22.07.2017 mit Volldampf auf den Monte CalvagioneDer Monte Calvagione oder besser bekannt unter dem Namen Monte Generoso, was zu Deutsch so viel wie "Der Grosszügige" bedeutet ist ein 1700m Hoher Berg der südlichen Voralpen und gehört zur Ersten Reihe der grösseren Gipfel nördlich der Poebene und Mailand und ist damit für seine Aussicht auf die Alpen wie Monte Rosa, Matterhorn, Mon Viso oder den Appenin und mit ein bisschen Glück und Fantasie sogar das Meer. Seit 1890 führ eine Bahn von Capolago im Tessiner Mendrisiotto auf den Gipfel. OK nicht ganz zum Gipfel nur bis Vetta von wo es noch ca 100HM zu Fuss bis auf den Gipfel sind. Die Wechselvolle Geschichte der Bahn mit Ihren Höhen und Tiefen und ihrer ungewöhnlichen Rettung durch einen Lebensmittel Grossverteiler möchte ich in diesem Bericht nicht eingehen. Dazu gibt es irgendwann noch einen Bericht welcher die Elektrotraktion, die Bahn und die Geschichte behandelt. Hier geht es nur um Dampf und zwar in Rauhem Mengen, denn am Monte Generoso dampf es seit 1981 Dampft es auf dem Monte Generoso wieder regelmässig. 6 mal im Sommer am Morgen und einmal am Abend kann man sich eine Fahrt mit der ältesten in regelmässigem Einsatz stehenden Dampflok der Schweiz auf den Gipfel stossen lassen. Die Fahrt kostet 80.- was nicht grad ein Schnäppchen ist. Dafür bekommt man 1,5h Dampflokaction mit zwei Wasserhalt's und viel Russ.
Die Dampflokomotive H 2/3 2 stammt aus dem Jahre 1890 und wurde durch SLM gebaut. Sie ist eine Original Lok aus dem Eröffungsjahr der Bahn und damit schon eine Seltenheit. Viele andere Bahnen können ihre Fahrzeuge aus der Eröffnungszeit nur auf alten vergilbten Schwarzweissbildern anschauen.
- - - -
ARBEITSAUFTRAG A => Gib sämtliche Zeilen unterhalb dieses Auftrags als Markdown-Tabelle mit den Spalten „Nr.“ und „Zeile“ wieder. Lass dabei Leerzeilen und die Bilder weg.

BEREITGESTELLTE ZEILEN =>
- - - -
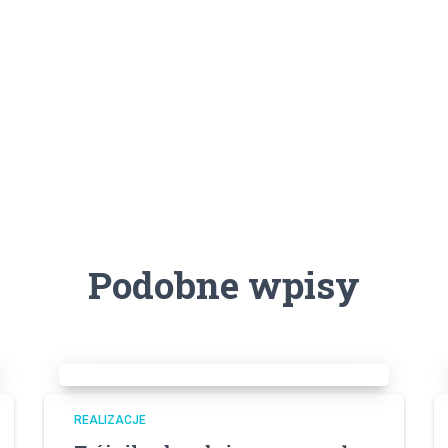
Podobne wpisy
REALIZACJE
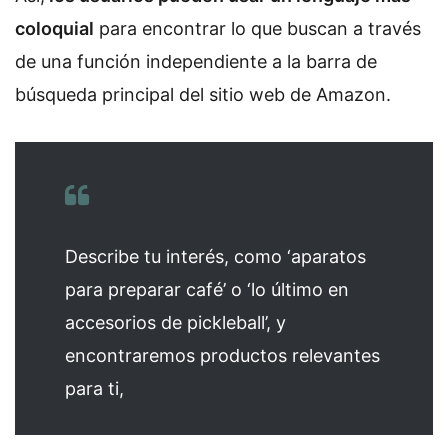
coloquial
para encontrar lo que buscan a través
de una función independiente a la barra de
búsqueda principal del sitio web de Amazon.
Describe tu interés, como ‘aparatos
para preparar café’ o ‘lo último en
accesorios de pickleball’, y
encontraremos productos relevantes
para ti,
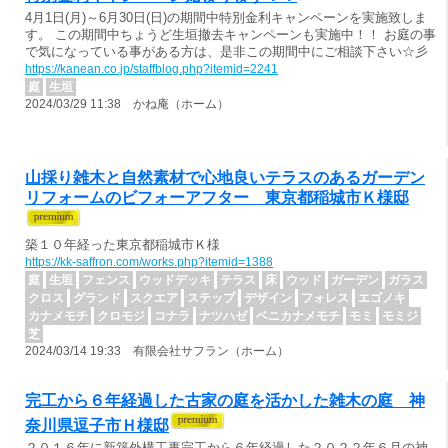
4月1日(月)～6月30日(日)の期間中特別金利キャンペーンを実施致しま
す。 この期間中ちょうど生垣撤去キャンペーンも実施中！！ お庭の事
で気になっている事がある方は、是非この期間中にご相談下さい☆彡
https://kanean.co.jp/staffblog.php?itemid=2241
庭
生垣
2024/03/29 11:38 かね庵（ホーム）
山採り雑木と自然素材で心地良いテラスのあるガーデン
リフォームのビフォーアフター 東京都稲城市Ｋ様邸
築１０年経った東京都稲城市Ｋ様
https://kk-saffron.com/works.php?itemid=1388
庭
生垣
フェンス
ウッドデッキ
テラス
床
ウッド
ガーデン
ガラス
クロス
グランド
スクエア
ステップ
デザイン
フォレス
エゴノキ
カナメモチ
クロモジ
コナラ
ナツハゼ
ベニカナメモチ
モミ
モミジ
芝
2024/03/14 19:33 有限会社サフラン（ホーム）
完工から６年経過した古家の庭を活かした雑木の庭 神
奈川県逗子市Ｈ様邸
２０１６年に新築外構工事完工から６年経過した２０２２年６月の神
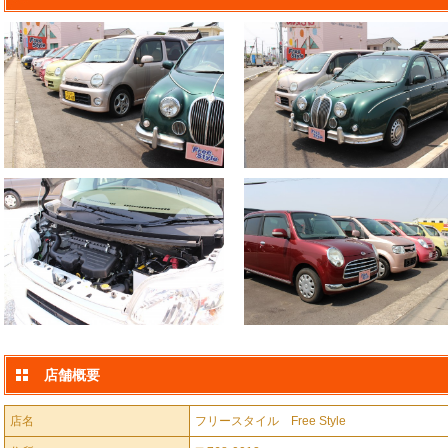
店舗概要
店名
フリースタイル Free Style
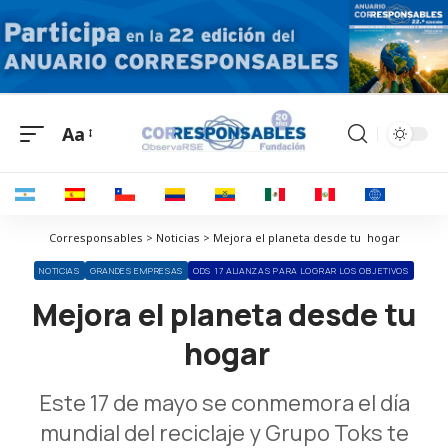
Aa
Corresponsables > Noticias > Mejora el planeta desde tu hogar
NOTICIAS
GRANDES EMPRESAS
ODS 17 ALIANZAS PARA LOGRAR LOS OBJETIVOS
Mejora el planeta desde tu
hogar
Este 17 de mayo se conmemora el día
mundial del reciclaje y Grupo Toks te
- - - -
ARBEITSAUFTRAG B => Führe den Text über die Dampffahrten auf den Monte Generoso im Anschluss an seinen letzten Satz weiter.

ANTWORT ZUM AUFTRAG A =>
| Nr. | Zeile |
|---|---|
| 1 | Podobne wpisy |
| 2 | REALIZACJE |
| 3 | coloquial |
| 4 | para encontrar lo que buscan a través |
| 5 | de una función independiente a la barra de |
| 6 | búsqueda principal del sitio web de Amazon. |
| 7 | Describe tu interés, como ‘aparatos |
| 8 | para preparar café’ o ‘lo último en |
| 9 | accesorios de pickleball’, y |
| 10 | encontraremos productos relevantes |
| 11 | para ti, |
| 12 | 4月1日(月)～6月30日(日)の期間中特別金利キャンペーンを実施致しま |
| 13 | す。 この期間中ちょうど生垣撤去キャンペーンも実施中！！ お庭の事 |
| 14 | で気になっている事がある方は、是非この期間中にご相談下さい☆彡 |
| 15 | https://kanean.co.jp/staffblog.php?itemid=2241 |
| 16 | 庭 |
| 17 | 生垣 |
| 18 | 2024/03/29 11:38 かね庵（ホーム） |
| 19 | 山採り雑木と自然素材で心地良いテラスのあるガーデン |
| 20 | リフォームのビフォーアフター 東京都稲城市Ｋ様邸 |
| 21 | 築１０年経った東京都稲城市Ｋ様 |
| 22 | https://kk-saffron.com/works.php?itemid=1388 |
| 23 | 庭 |
| 24 | 生垣 |
| 25 | フェンス |
| 26 | ウッドデッキ |
| 27 | テラス |
| 28 | 床 |
| 29 | ウッド |
| 30 | ガーデン |
| 31 | ガラス |
| 32 | クロス |
| 33 | グランド |
| 34 | スクエア |
| 35 | ステップ |
| 36 | デザイン |
| 37 | フォレス |
| 38 | エゴノキ |
| 39 | カナメモチ |
| 40 | クロモジ |
| 41 | コナラ |
| 42 | ナツハゼ |
| 43 | ベニカナメモチ |
| 44 | モミ |
| 45 | モミジ |
| 46 | 芝 |
| 47 | 2024/03/14 19:33 有限会社サフラン（ホーム） |
| 48 | 完工から６年経過した古家の庭を活かした雑木の庭 神 |
| 49 | 奈川県逗子市Ｈ様邸 |
| 50 | ２０１６年に新築外構工事完工から６年経過した２０２２年６月の神 |
| 51 | 店舗概要 |
| 52 | 店名 |
| 53 | フリースタイル Free Style |
| 54 | Aa |
| 55 | Corresponsables > Noticias > Mejora el planeta desde tu hogar |
| 56 | NOTICIAS |
| 57 | GRANDES EMPRESAS |
| 58 | ODS 17 ALIANZAS PARA LOGRAR LOS OBJETIVOS |
| 59 | Mejora el planeta desde tu |
| 60 | hogar |
| 61 | Este 17 de mayo se conmemora el día |
| 62 | mundial del reciclaje y Grupo Toks te |

ANTWORT ZUM AUFTRAG B =>
Ich hatte mich für die Abendfahrt enschieden, welche aber zur Talfahrt mit Elektro geführt wird.
Quitschend und rottelnd geht es los ab den SBB Bahnhof Capolago. Die Strecke wäre noch rund 200m länger bis Capolago Lago, dorthin fährt aber nur ein Zug pro Tag um die Leute abzuholen, welche mit dem einzigen Kursschiff pro Tag dort hin gelangen.
danch überfährt die Bahn die Gotthardbahn ehe die Steigung beginnt.
Danach unterfährt die Bahn die Autobahn A2, die Gotthardroute.
Danach folgt die Bahn den Felsen entlang mit 220 Promille steigung richtung San Nicolao.
Das ist auch der spektakulärste Abschnitt der Strecke mit einem Tiefblick auf Mendrisio bzs Foxtown.
Ehe der Zug im knapp 200m langen San Nicolao Kehrtunnel verschwindet. Der Tunnel ist der längste von von 5 Tunnels welche der Zug auf seiner Fahrz zum Gipfel durchfährt.
Hinter dem Dampfzug folgt in Sicherem Abstand der Löschzug mit der Feuerwehr welcher allfällige Brände bekämpfen kann welche durch Funkenflug verursacht werden. Und ja sowas gibts, bei einer Fahrt sogar 3mal. Die Lokomotive ist die neuste Anschaffung der MG und stammt Occasion vom Rochers de Naye welche die Maschine wiederum Occasion vom Brienzer Rothorn hatte.
Danach ist das erste mal Wasserfassen und schmieren angesagt was ca 10min dauert.
Getankt wird über einen Feuerwehschlauch.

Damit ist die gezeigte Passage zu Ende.